» **Tarefa**
Reproduza sem alterações o trecho do texto sobre o palhaço que começa em "Clown, do inglês, assim" e vai até "deixá-las mais alegres.".

Figura emblemática da infância, ao menos das pessoas que nasceram quando o circo era a grande atração da cidade, aguardado por crianças e adultos, na ampla tenda que percorria o mundo, cuja chegada era anunciada aos quatro cantos, o palhaço era o destaque da trupe, mesmo em meio às novidades, como grandes animais, quando isso era permitido, as lindas acrobatas, o lançador de facas e alguns mágicos surpreendentes.
Antes mesmo de iniciar as sessões o circo fazia um desfile pelas principais ruas da cidade para apresentar suas atrações, e já nesse momento nosso personagem, contendo seu instinto animal, inerente aos humanos, travestido de outro ser, virava piruetas e exercia a mágica de fazer sorrisos nos rostos de crianças e adultos.
Como de costume, vou falar sobre a etimologia das palavras envolvidas em nossa digressão pelo mundo daquela figura. Duas palavras são utilizadas modernamente, mesmo em português, para se fazer alusão ao cômico personagem: clown e palhaço.
Clown, do inglês, assim como seus equivalentes em outros idiomas de origem germânica, tem seu significado ligado ao termo camponês “clod”, ao rústico, à terra. Excetua-se o francês, de origem latina, que também usa o vocábulo originado de clown. Diferentemente, palhaço tem sua etimologia no idioma italiano, trazida da palavra pagliaccio, de paglia, “palha”, a qual era usada para encher suas roupas coloridas e deixá-las mais alegres.
Alguns estudiosos fazem distinção entre os dois termos, dando a impressão de clown ser algo mais requintando, do mundo do teatro e dos palcos, onde o clown é uma simbiose da máscara da Commedia dell’Arte, simbolizada pelo improviso, e da tradição farsesca francesa e anglo-saxônica, por isso, caracterizado como possuidor de um humor sutil e uso de vestimentas mais comuns com pequenos toques extravagantes, lembrando Chaplin, o Gordo e o Magro, Jerry Lewis e nosso Mazzaropi, enquanto o palhaço seria dono de um humor mais pastelão e brincalhão, com jeito mais divertido e extravagante, usando vestimentas mais espalhafatosas, mais desastrados e sem qualquer sutileza e mais ligados ao circo, ao picadeiro.

» **Material fornecido**
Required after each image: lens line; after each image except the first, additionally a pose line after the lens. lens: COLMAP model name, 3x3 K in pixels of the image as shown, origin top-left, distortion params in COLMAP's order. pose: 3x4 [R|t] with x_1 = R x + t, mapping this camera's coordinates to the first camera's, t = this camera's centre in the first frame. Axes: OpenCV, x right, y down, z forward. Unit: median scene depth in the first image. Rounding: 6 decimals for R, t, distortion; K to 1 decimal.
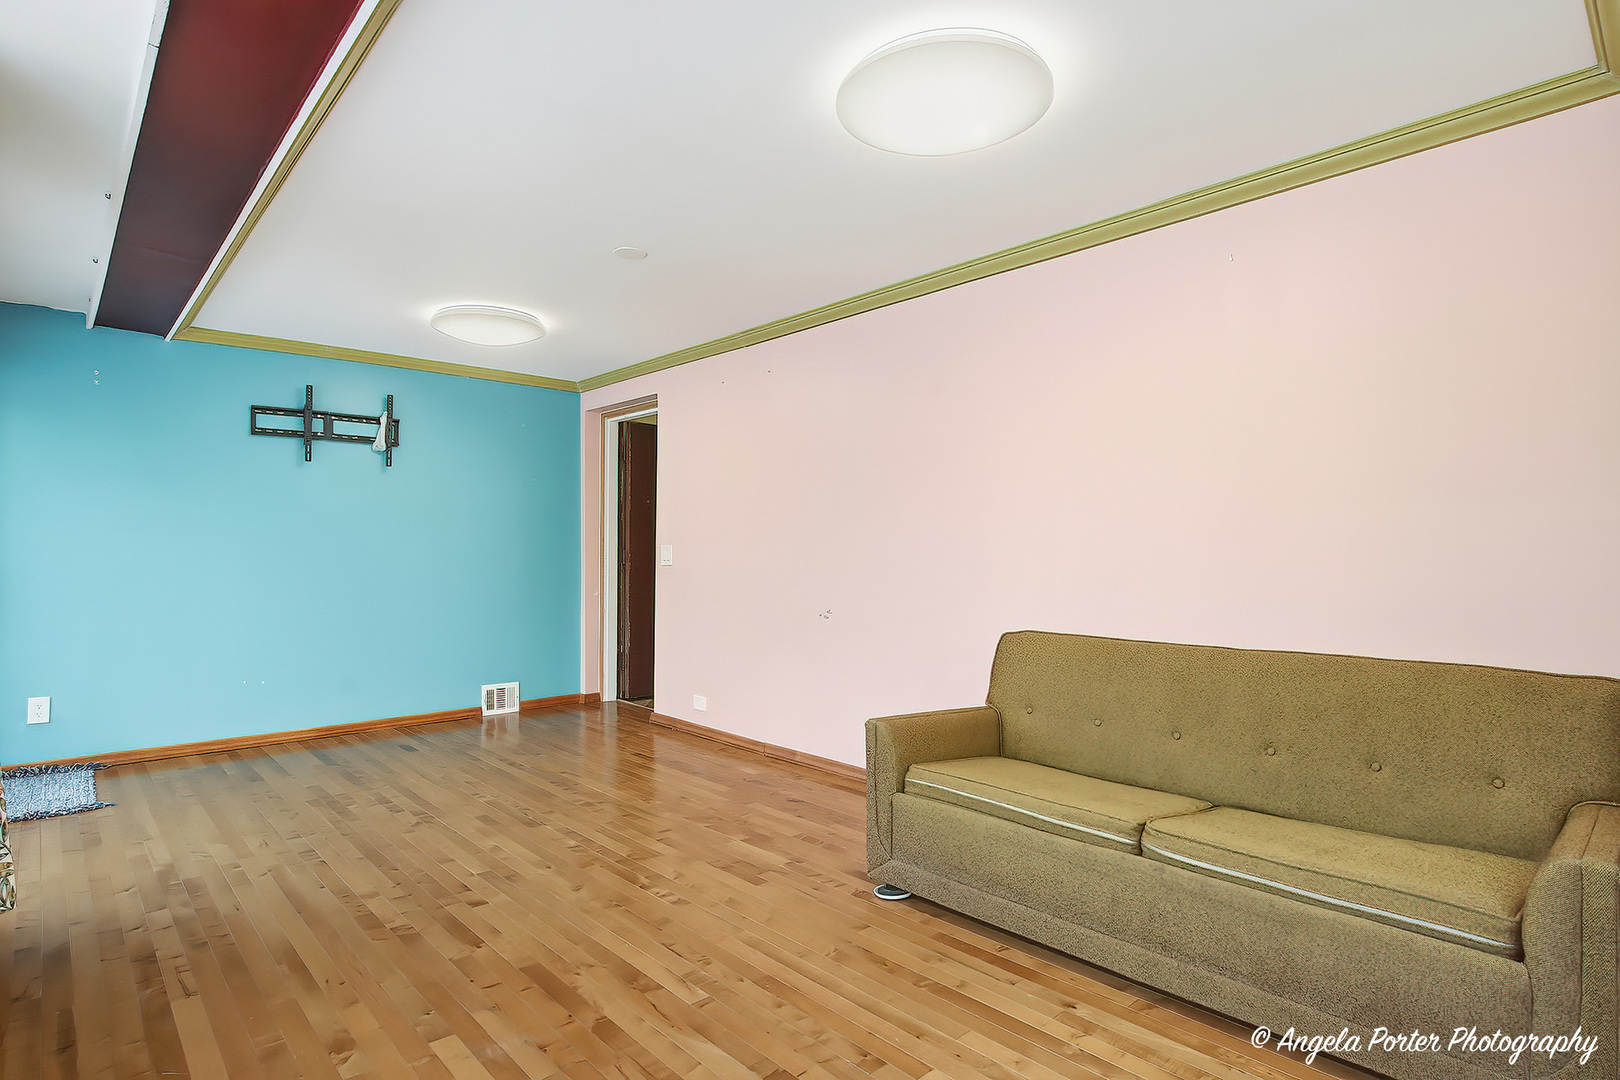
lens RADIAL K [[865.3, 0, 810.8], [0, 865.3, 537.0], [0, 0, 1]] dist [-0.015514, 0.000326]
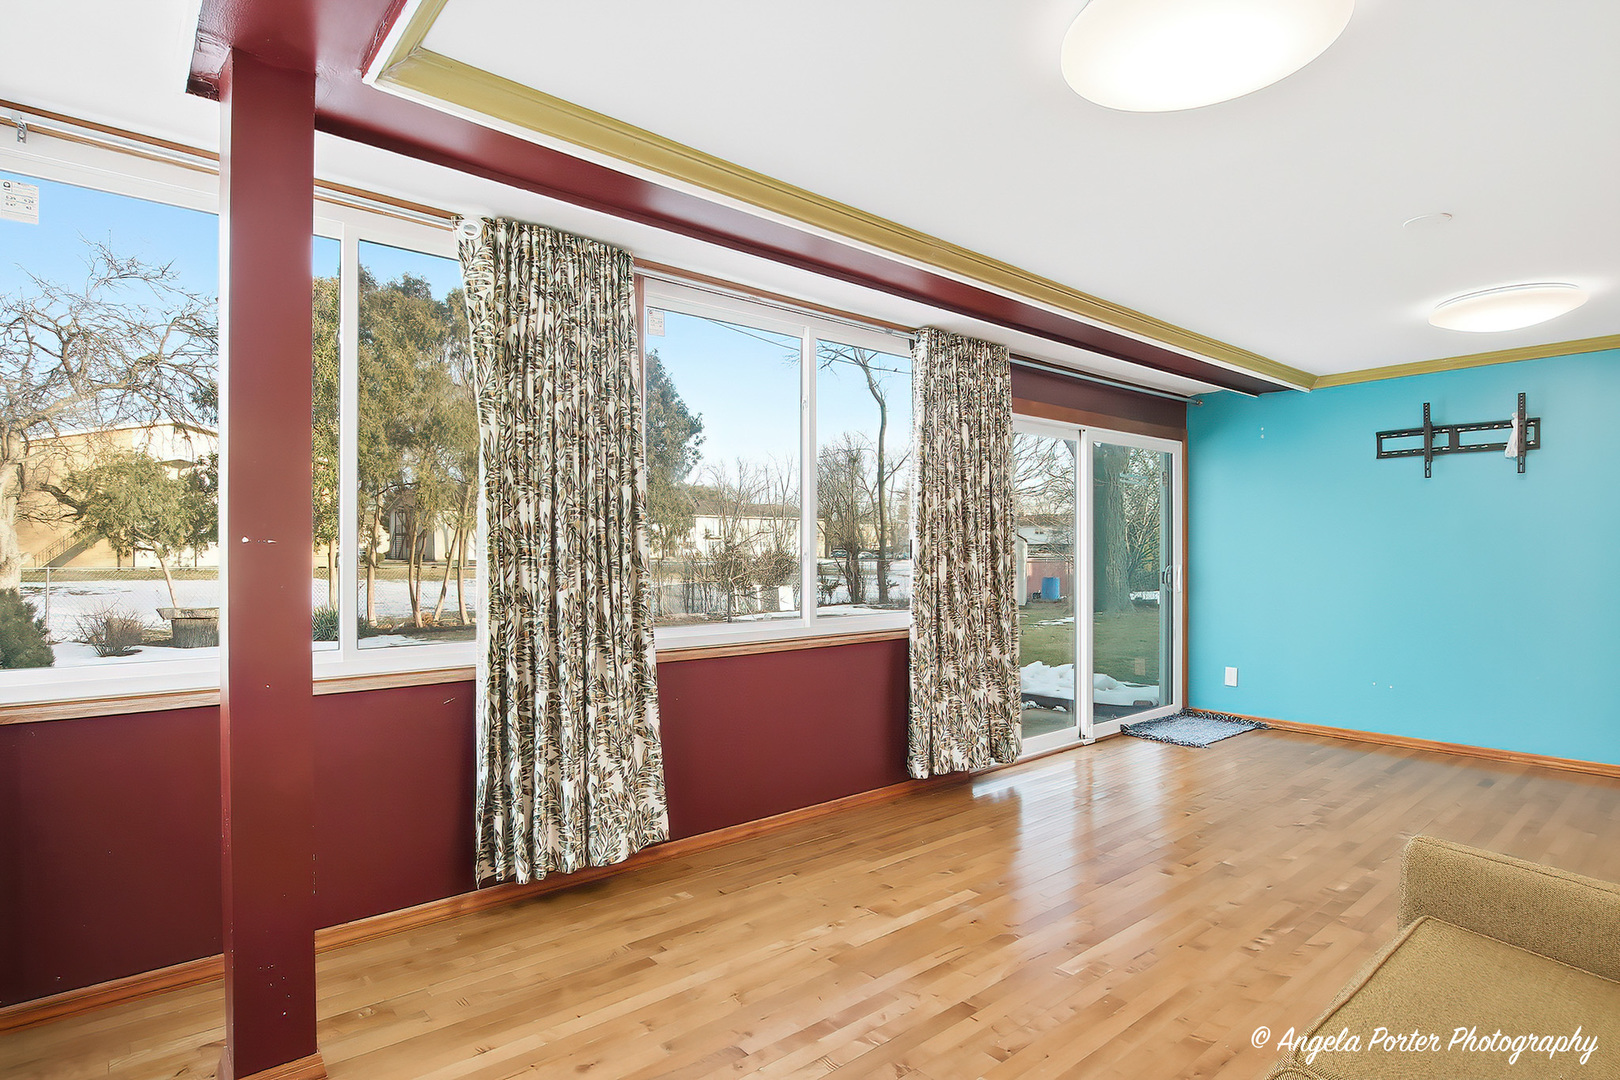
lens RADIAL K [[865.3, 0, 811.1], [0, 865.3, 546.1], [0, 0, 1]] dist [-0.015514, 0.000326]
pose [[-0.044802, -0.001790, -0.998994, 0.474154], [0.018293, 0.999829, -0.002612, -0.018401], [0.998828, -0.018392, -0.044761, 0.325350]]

--

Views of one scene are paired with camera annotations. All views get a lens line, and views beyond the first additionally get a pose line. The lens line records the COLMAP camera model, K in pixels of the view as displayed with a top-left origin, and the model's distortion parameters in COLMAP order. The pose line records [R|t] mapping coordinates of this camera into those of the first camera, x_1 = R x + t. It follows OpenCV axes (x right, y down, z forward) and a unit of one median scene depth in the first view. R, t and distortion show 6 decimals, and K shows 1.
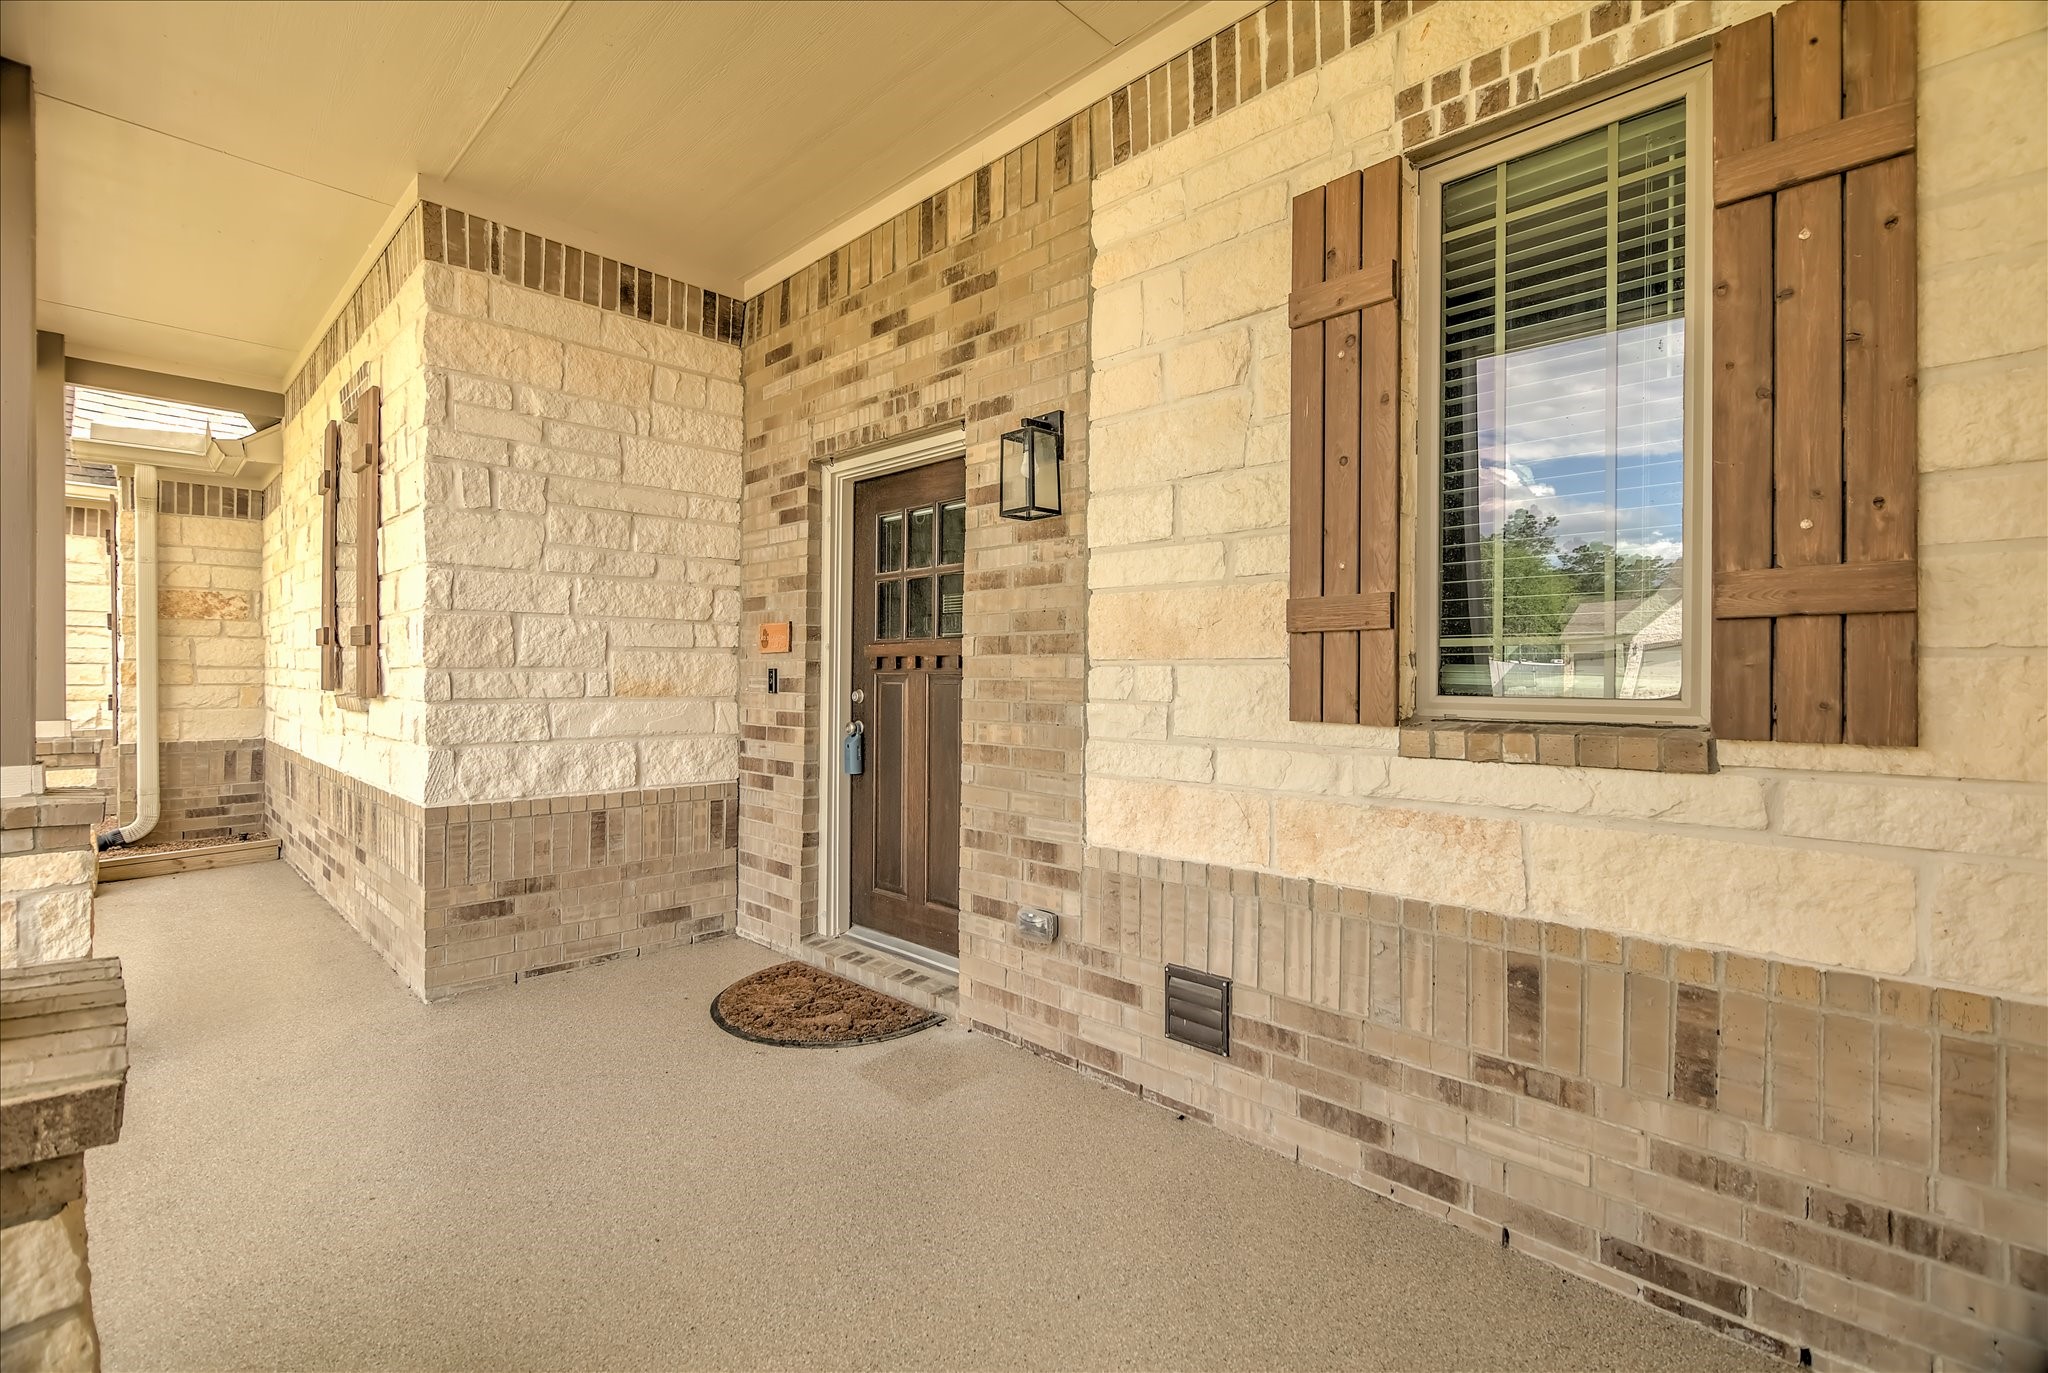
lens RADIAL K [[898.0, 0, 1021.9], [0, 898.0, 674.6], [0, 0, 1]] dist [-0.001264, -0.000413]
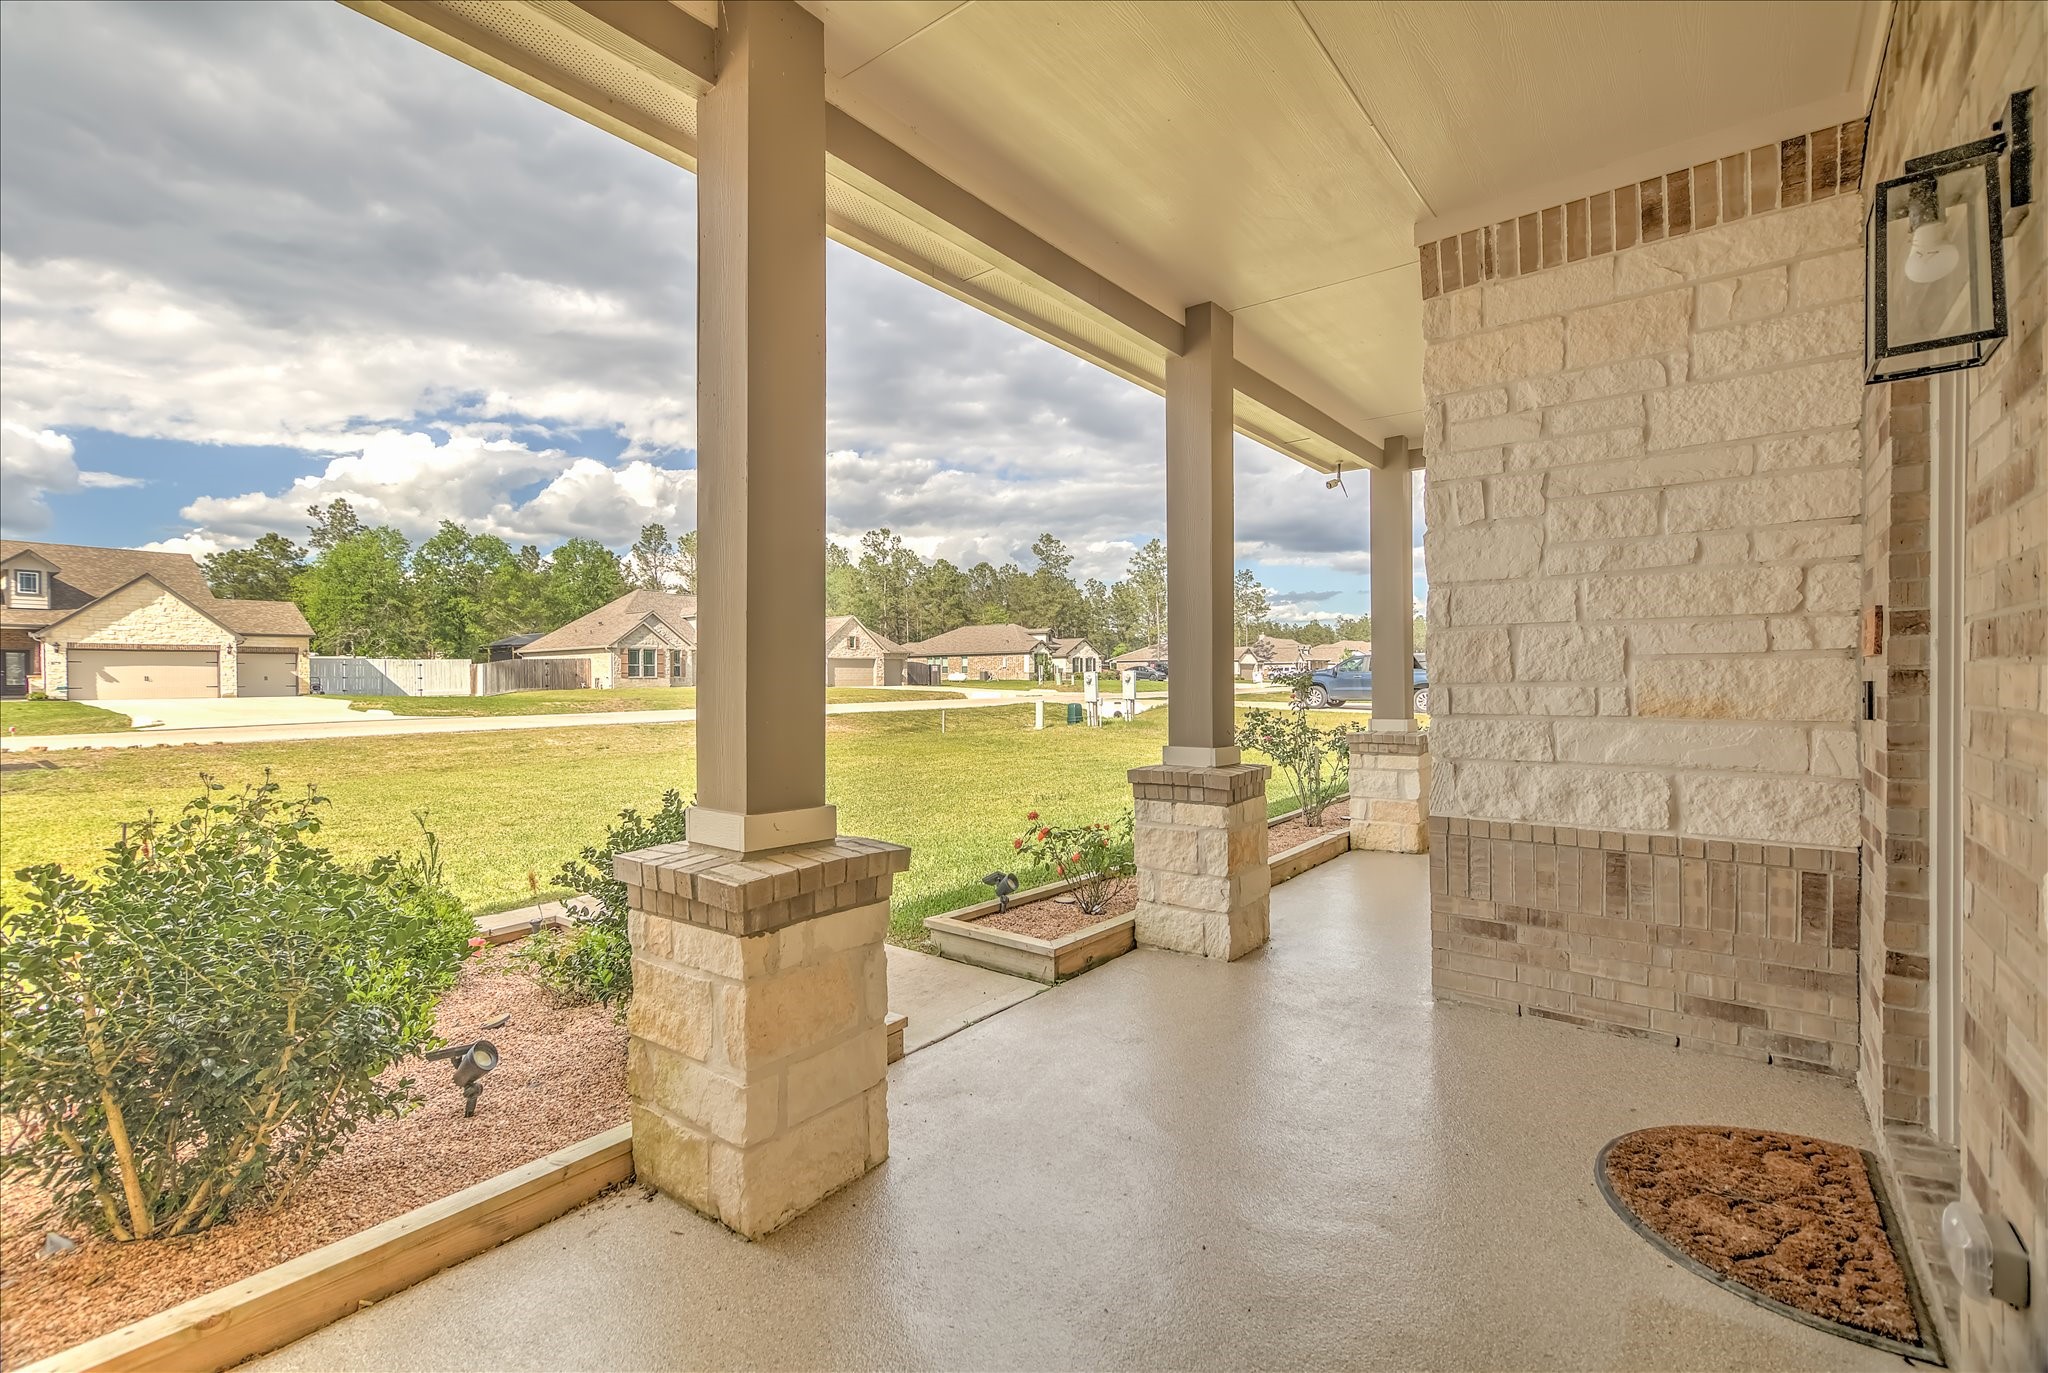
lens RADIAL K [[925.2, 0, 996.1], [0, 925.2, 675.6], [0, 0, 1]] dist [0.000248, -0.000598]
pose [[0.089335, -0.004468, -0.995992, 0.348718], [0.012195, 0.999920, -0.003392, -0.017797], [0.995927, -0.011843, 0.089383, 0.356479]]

» **Resposta**
Clown, do inglês, assim como seus equivalentes em outros idiomas de origem germânica, tem seu significado ligado ao termo camponês “clod”, ao rústico, à terra. Excetua-se o francês, de origem latina, que também usa o vocábulo originado de clown. Diferentemente, palhaço tem sua etimologia no idioma italiano, trazida da palavra pagliaccio, de paglia, “palha”, a qual era usada para encher suas roupas coloridas e deixá-las mais alegres.